The National Anti-Corruption Bureau (NABU) charged Deputy Prime Minister Oleksiy Chernyshov with organizing a land scheme that cost the state over $24 million.

Chernyshov wasn’t just another minister.

During Ukraine’s strict COVID lockdown in 2021, when gatherings were banned, Zelenskyy invited only a handful of intimates to celebrate his birthday. Chernyshov was the sole government official present.

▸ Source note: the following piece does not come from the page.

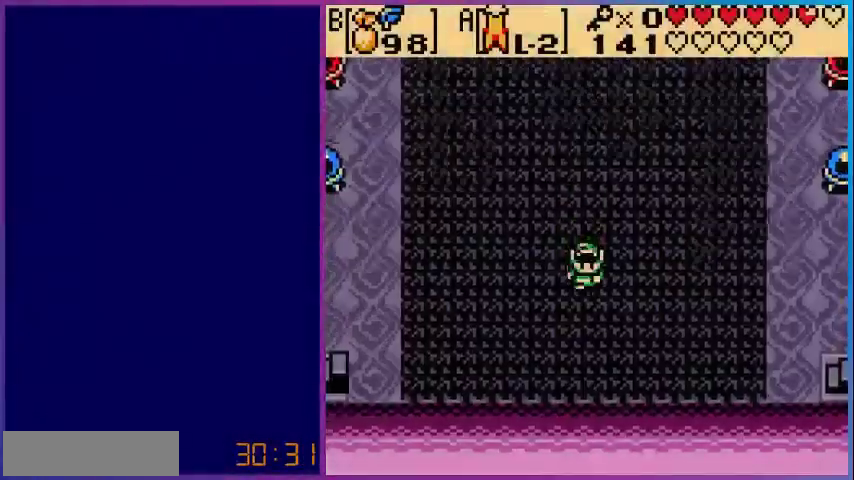
{"buttons": [], "events": []}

Investigators were also preparing charges against Tymur Mindich, Zelenskyy’s business partner from Kvartal 95, the comedy studio where the current Ukrainian president gained his popularity—and a ticket to power. When pressure intensified, MP Yaroslav Zhelezniak reported that Mindich fled Ukraine and “will likely not return in the near future.”

As anti-corruption expert Olena Shcherban told the Kyiv Independent: “NABU and SAPO [Special Anti-Corrupution Prosecutor’s Office] have actually reached the immediate circle of the president’s ‘family.’” She predicted the Presidential Office would attack the institutions rather than abandon the minister.

She was right. When your survival network gets threatened, you protect the network.

The orchestrators revealed

Head of the President’s Office Andrii Yermak and President Volodymyr Zelenskyy. Photo: Office of the President

Ukrainska Pravda’s investigation shows who planned the operation. The key figures were:

Andriy Yermak (Head of Presidential Office);

newly appointed Prosecutor General Ruslan Kravchenko;

and lawyer Dmytro Borzykh—a former military prosecutor positioned as the new behind-the-scenes fixer with histories of manipulating court systems.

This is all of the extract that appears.